President Donald Trump has signed an executive order extending a 90-day ceasefire in the U.S.-China trade war, delaying a sharp hike in tariffs on Chinese goods, the White House announced on Monday.
The order will maintain current tariffs at 30%, a rate set in mid-May when both countries agreed to temporarily ease their tit-for-tat levies that had previously soared above 100%. Without the extension, tariffs on certain Chinese imports could have jumped to at least 80% starting Tuesday, according to U.S. Trade Representative Jamieson Greer.
Under the new order, the United States will continue to impose a 10% “reciprocal” tariff on Chinese goods until at least November 10, in addition to an existing 20% penalty tariff linked to fentanyl trafficking, keeping the total rate at 30%. In response, China’s Commerce Ministry confirmed it will maintain a 10% tariff on U.S. goods.
“The United States and China have engaged in multiple rounds of productive negotiations to address trade reciprocity and national security concerns,” the White House said in a fact sheet outlining the move.
Commerce Secretary Howard Lutnick said last week that both countries were “likely” to approve the 90-day extension as they work toward a broader trade deal. President Trump told reporters Monday that talks were progressing “quite nicely,” following recent negotiations in Stockholm late last month.

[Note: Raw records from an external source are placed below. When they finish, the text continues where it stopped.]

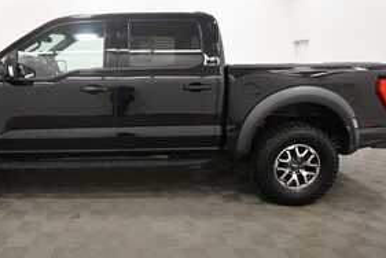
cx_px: 135
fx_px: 290
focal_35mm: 27
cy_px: 113
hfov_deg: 65.9
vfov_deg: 47.9
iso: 1000
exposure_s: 1/125
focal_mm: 13
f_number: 5
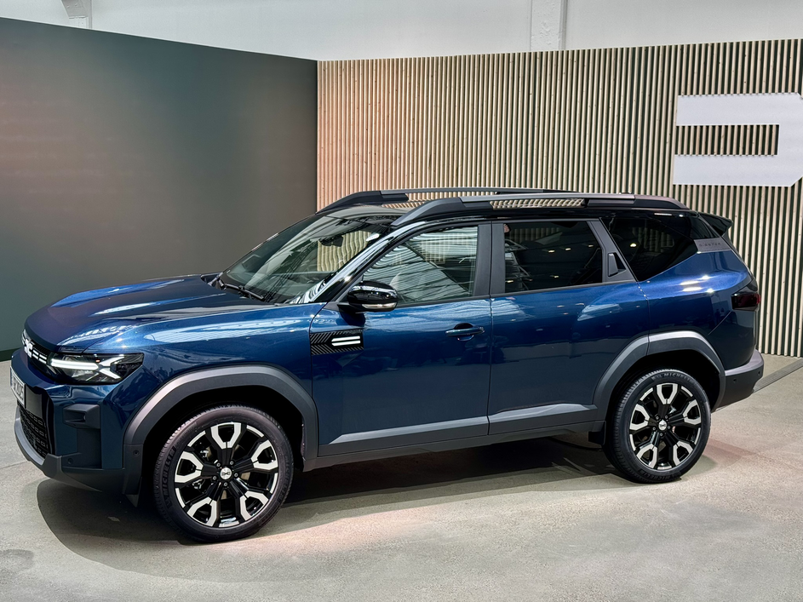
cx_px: 402
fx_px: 1113
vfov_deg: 30.3
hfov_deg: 39.7
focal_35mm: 48
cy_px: 301
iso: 64
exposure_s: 1/171
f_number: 1.78
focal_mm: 6.76
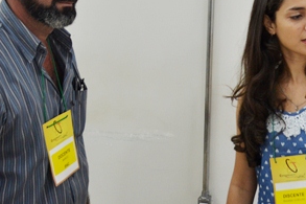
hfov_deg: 23.6
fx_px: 697
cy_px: -7
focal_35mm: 82
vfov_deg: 16.3
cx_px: 311
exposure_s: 1/60
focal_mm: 20
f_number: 4
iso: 400
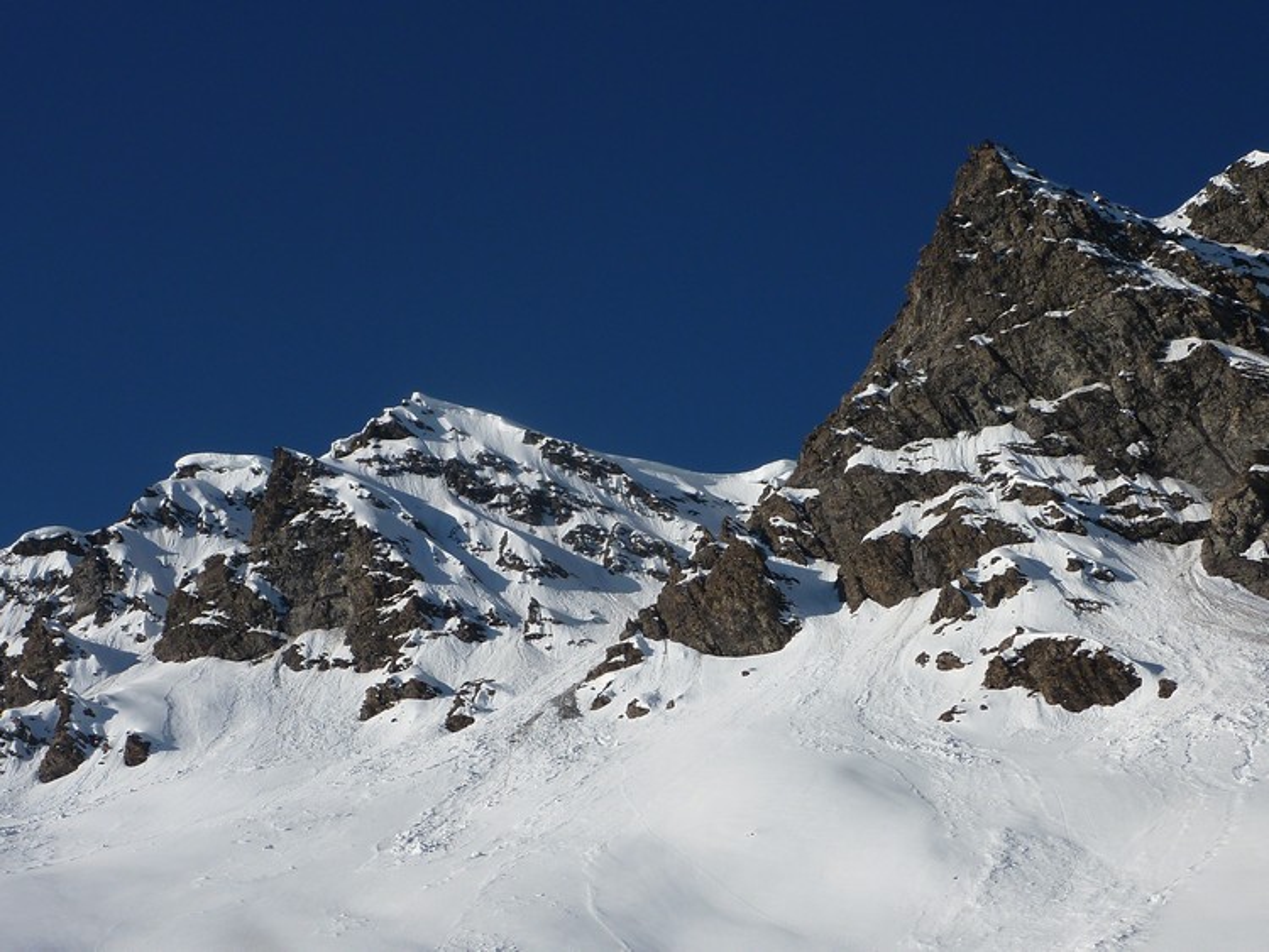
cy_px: 476
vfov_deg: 21.9
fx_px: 2457
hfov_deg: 29.0
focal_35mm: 67
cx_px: 634
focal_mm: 9.1
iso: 80
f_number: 5.6
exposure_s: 1/800
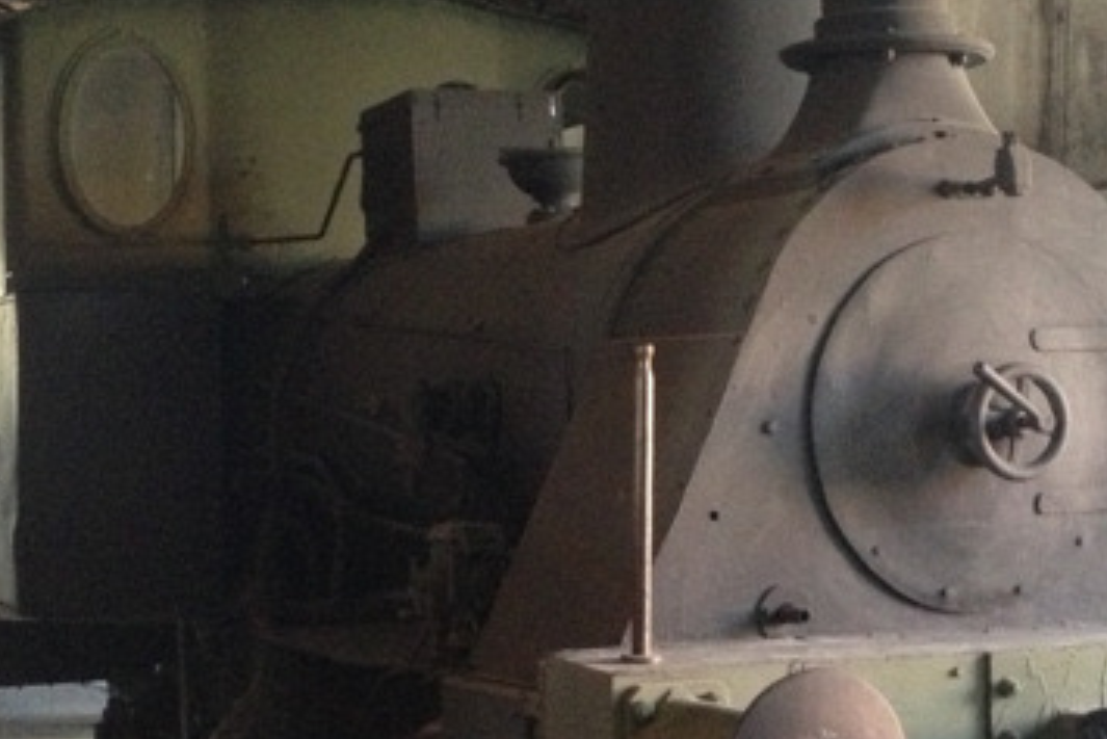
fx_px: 2522
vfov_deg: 16.7
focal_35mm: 82
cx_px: 658
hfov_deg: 24.7
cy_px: 384
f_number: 2.4
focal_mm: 4.28
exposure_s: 1/17
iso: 400
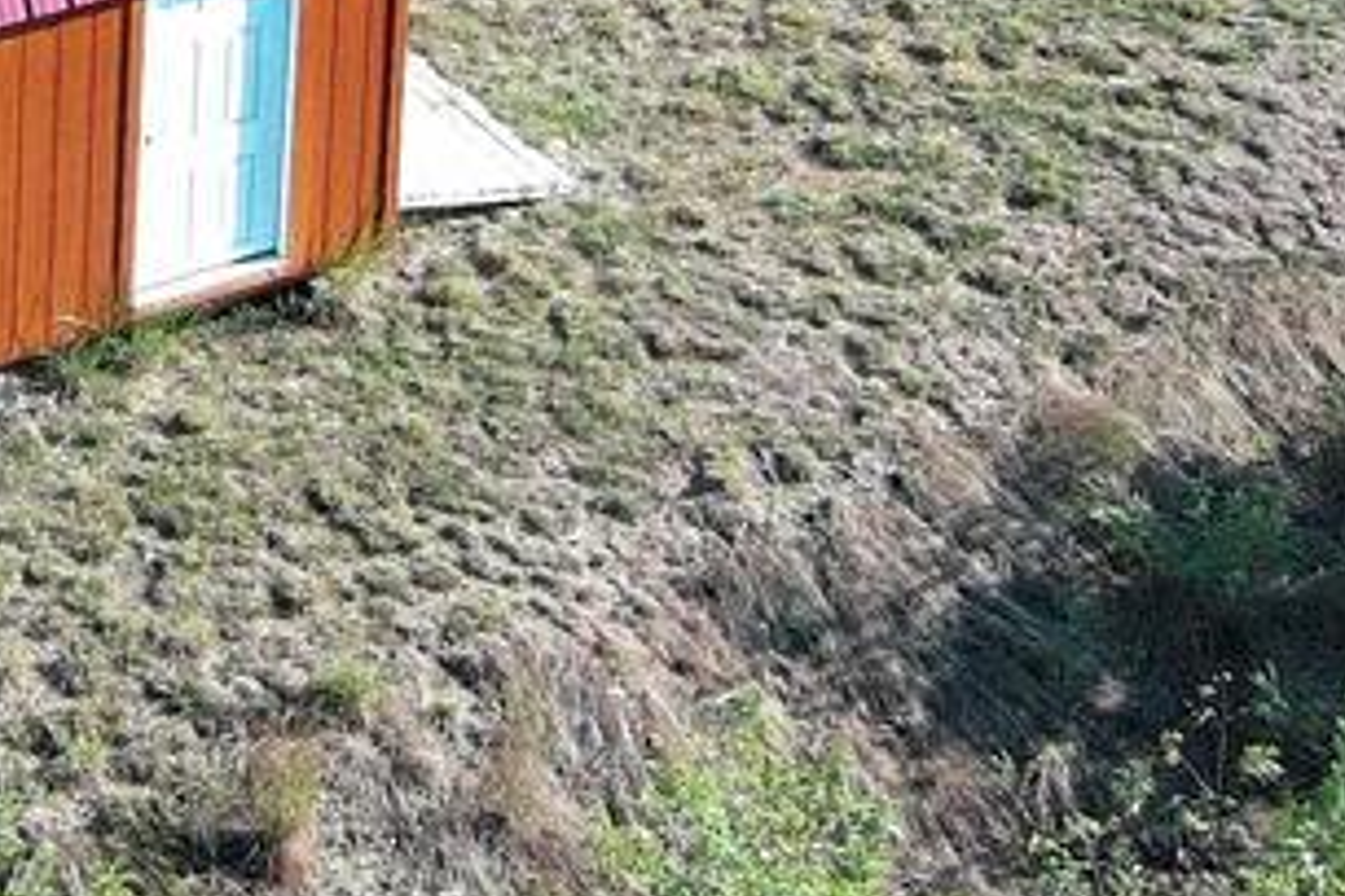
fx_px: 7247
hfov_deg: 10.5
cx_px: -154
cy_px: -995
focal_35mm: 194
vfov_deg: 6.8
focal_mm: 10.57
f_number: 2.8
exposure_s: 1/312
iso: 100
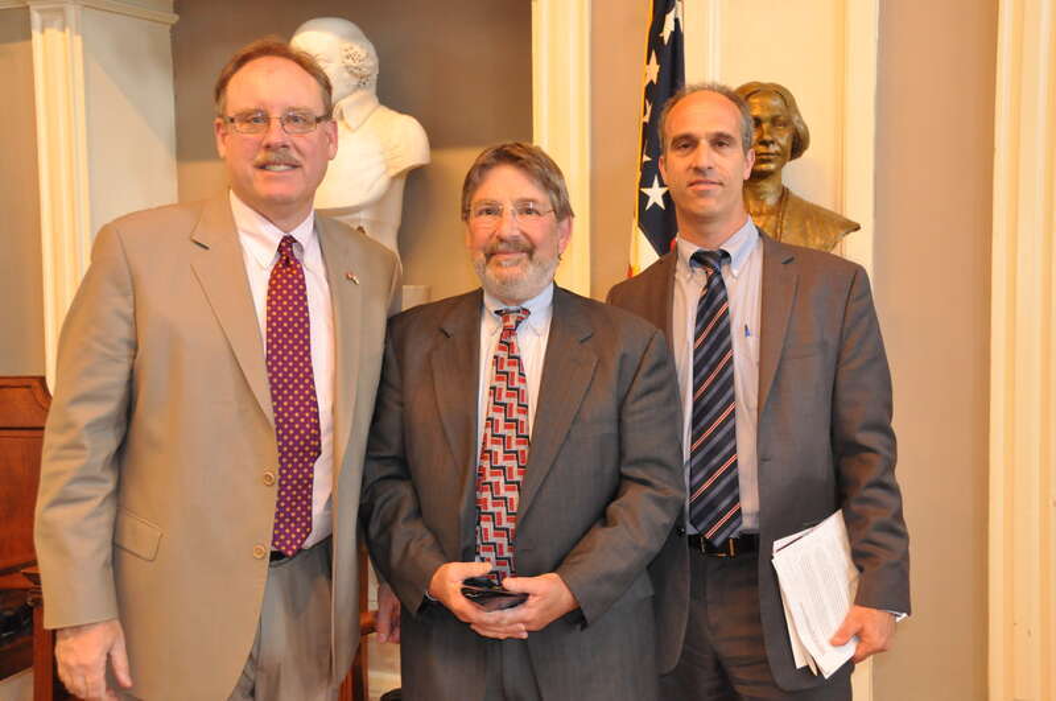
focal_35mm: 40
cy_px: 350
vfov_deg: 32.9
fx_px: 1186
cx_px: 528
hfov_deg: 48.0
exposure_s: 1/60
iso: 2000
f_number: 5
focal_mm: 27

Greer, speaking earlier this month on CBS’s Face the Nation, warned that a return to elevated tariffs would not benefit either country.
“We’re working on some technical issues, and we’re talking to the president about it,” Greer said. “I think it’s going in a positive direction.”
Analysts say restoring the higher tariff rates could cause a steep drop in U.S. imports of Chinese goods, disrupting trade flows between the world’s two largest economies. In mid-April, when U.S. tariffs on Chinese imports stood at 145%, the Trump administration was already preparing for possible supply chain disruptions.
In 2024, China ranked as America’s third-largest trading partner after Canada and Mexico (excluding the EU). U.S. government data shows the United States imported $438.9 billion in Chinese goods last year, while China imported $143.5 billion in American goods.
The current dispute began in early April when Trump imposed 34% “reciprocal” tariffs on Chinese goods, part of a broader effort to pressure countries he accused of unfair trade practices. While most nations saw their tariffs suspended shortly afterward, China faced weeks of elevated duties that climbed to 145% on U.S. goods, prompting Beijing to retaliate with 125% tariffs on American exports.
In May, both sides agreed to scale back — the U.S. to 30% and China to 10% — for 90 days while pursuing a long-term agreement. Talks, however, have remained tense, with disputes over rare earth exports, semiconductor restrictions, and U.S. crackdowns on Chinese international students.
Trump has also accused Beijing of breaching the May truce, though a partial resolution was reached in June. Just this past Sunday, the president urged China to quadruple imports of U.S. soybeans as part of ongoing discussions.
The extended tariff freeze gives both countries until early November to finalize a potential long-term deal. While Trump argues tariffs can strengthen U.S. manufacturing and correct trade imbalances, many economists caution that sustained high duties risk higher consumer prices and slower economic growth.
If no agreement is reached before the new deadline, the U.S. could move to reinstate much higher tariffs; a step that could reignite the trade conflict and further unsettle global markets.